■ Directive ■
Once the line containing "mixw m3 (.in" is found in the data below, output that line and every line after it through the last, unchanged and with nothing else.

■ Materials provided ■
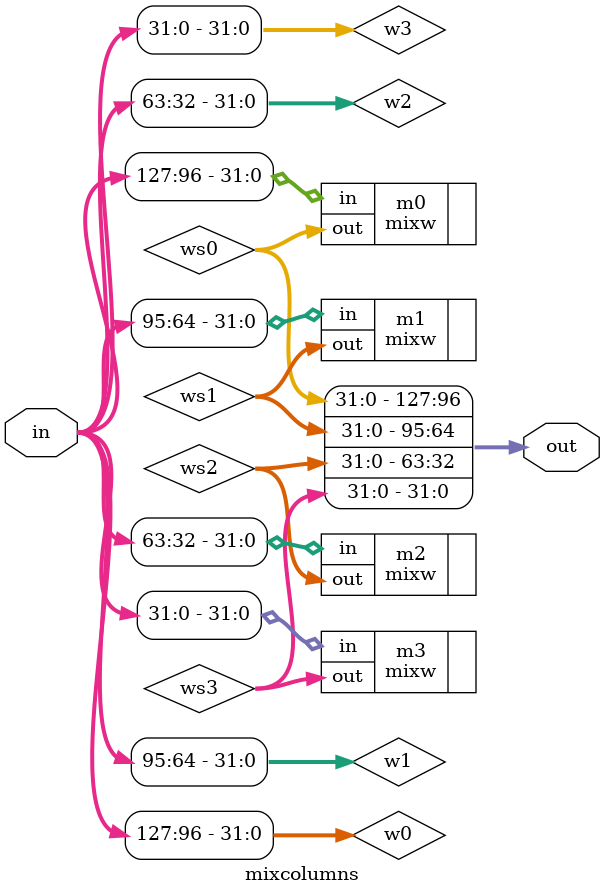
<source format=sv>
module mixcolumns (input [127:0] in,
                   output [127:0] out);
                   
logic [31:0] w0, w1, w2, w3;
logic [31:0] ws0, ws1, ws2, ws3;

assign w0 = in[127:96];
assign w1 = in[95:64];
assign w2 = in[63:32];
assign w3 = in[31:0];
    
mixw m0 (.in (w0),
         .out(ws0));
         
mixw m1 (.in (w1),
         .out(ws1));  
         
mixw m2 (.in (w2),
         .out(ws2)); 
         
mixw m3 (.in (w3),
         .out(ws3));      
    
assign out = {ws0,ws1,ws2,ws3};

endmodule 

</source>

■ Answer ■
mixw m3 (.in (w3),
         .out(ws3));      
    
assign out = {ws0,ws1,ws2,ws3};

endmodule 

</source>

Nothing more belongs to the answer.